▼

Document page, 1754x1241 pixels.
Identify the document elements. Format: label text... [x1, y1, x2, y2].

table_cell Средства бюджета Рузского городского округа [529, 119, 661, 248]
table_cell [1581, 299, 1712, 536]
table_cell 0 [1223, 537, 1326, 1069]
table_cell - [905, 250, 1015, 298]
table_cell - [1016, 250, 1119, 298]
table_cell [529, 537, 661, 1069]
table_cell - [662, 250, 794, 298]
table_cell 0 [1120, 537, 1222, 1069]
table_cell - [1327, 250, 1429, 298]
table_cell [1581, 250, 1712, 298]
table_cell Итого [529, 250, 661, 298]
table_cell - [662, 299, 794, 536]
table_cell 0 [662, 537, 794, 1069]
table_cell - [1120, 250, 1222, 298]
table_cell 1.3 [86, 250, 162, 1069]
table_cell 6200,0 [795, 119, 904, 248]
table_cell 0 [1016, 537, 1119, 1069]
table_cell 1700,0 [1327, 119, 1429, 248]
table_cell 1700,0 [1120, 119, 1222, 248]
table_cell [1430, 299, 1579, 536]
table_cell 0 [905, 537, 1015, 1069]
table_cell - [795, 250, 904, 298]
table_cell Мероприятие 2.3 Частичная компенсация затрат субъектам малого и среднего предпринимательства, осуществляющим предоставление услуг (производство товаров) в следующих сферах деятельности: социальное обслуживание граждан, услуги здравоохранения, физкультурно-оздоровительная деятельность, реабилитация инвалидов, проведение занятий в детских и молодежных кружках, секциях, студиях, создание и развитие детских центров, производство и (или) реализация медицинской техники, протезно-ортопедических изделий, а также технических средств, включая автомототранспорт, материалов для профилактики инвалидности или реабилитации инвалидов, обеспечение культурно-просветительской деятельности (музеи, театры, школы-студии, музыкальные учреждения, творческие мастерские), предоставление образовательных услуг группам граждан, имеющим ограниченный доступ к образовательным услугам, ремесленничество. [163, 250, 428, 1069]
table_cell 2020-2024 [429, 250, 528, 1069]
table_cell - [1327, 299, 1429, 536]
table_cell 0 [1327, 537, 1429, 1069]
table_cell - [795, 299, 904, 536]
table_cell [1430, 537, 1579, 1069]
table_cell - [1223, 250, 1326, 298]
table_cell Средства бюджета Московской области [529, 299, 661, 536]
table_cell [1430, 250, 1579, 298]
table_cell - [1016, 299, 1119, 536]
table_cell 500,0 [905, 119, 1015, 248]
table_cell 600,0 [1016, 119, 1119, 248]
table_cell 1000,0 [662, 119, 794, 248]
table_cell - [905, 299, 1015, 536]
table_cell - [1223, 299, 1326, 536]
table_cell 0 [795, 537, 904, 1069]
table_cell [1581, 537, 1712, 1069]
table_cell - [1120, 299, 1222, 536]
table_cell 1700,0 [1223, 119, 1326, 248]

▲

== Directions for this task ==
Which of the lines above mention the word "Средства"? Pull those lines out.

== Exercise response ==
table_cell Средства бюджета Рузского городского округа [529, 119, 661, 248]
table_cell Средства бюджета Московской области [529, 299, 661, 536]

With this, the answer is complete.